▶ [What the task requires]
Each line from the one holding "difficult to mix. |" to the end of the listing below must be given again exactly as it appears.

▶ [Extracted material]
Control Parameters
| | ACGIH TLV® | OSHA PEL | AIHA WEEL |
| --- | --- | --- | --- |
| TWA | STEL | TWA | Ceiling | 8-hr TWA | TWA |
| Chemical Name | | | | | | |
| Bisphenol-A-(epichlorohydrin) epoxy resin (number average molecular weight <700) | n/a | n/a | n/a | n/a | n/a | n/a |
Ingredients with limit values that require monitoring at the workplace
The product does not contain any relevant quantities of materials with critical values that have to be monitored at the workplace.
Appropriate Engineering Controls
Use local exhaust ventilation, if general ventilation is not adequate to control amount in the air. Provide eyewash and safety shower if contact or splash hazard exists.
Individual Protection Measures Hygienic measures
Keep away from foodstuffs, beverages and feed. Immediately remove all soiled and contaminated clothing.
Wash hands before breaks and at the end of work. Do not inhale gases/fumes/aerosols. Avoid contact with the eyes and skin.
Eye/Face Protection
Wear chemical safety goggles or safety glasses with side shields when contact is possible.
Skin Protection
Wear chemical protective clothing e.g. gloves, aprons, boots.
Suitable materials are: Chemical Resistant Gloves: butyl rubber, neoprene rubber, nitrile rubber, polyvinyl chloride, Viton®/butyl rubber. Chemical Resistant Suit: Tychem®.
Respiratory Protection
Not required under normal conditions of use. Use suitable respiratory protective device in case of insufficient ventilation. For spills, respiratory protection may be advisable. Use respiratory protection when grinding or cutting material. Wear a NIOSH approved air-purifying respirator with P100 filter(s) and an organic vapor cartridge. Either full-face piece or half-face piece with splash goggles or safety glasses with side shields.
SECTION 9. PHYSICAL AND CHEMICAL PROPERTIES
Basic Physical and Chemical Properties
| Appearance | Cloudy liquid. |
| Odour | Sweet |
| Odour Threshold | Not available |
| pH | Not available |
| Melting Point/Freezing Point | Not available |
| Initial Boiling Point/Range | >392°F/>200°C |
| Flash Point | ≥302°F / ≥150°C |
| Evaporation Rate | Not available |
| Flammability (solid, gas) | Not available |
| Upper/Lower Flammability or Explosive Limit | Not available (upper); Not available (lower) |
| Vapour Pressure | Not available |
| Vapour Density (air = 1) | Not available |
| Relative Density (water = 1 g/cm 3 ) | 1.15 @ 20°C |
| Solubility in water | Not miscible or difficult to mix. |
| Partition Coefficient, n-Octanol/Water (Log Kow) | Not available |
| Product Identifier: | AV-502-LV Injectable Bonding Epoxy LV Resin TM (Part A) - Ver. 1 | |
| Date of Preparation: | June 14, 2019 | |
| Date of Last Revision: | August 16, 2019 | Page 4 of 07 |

▶ [Answer to the problem]
| Solubility in water | Not miscible or difficult to mix. |
| Partition Coefficient, n-Octanol/Water (Log Kow) | Not available |
| Product Identifier: | AV-502-LV Injectable Bonding Epoxy LV Resin TM (Part A) - Ver. 1 | |
| Date of Preparation: | June 14, 2019 | |
| Date of Last Revision: | August 16, 2019 | Page 4 of 07 |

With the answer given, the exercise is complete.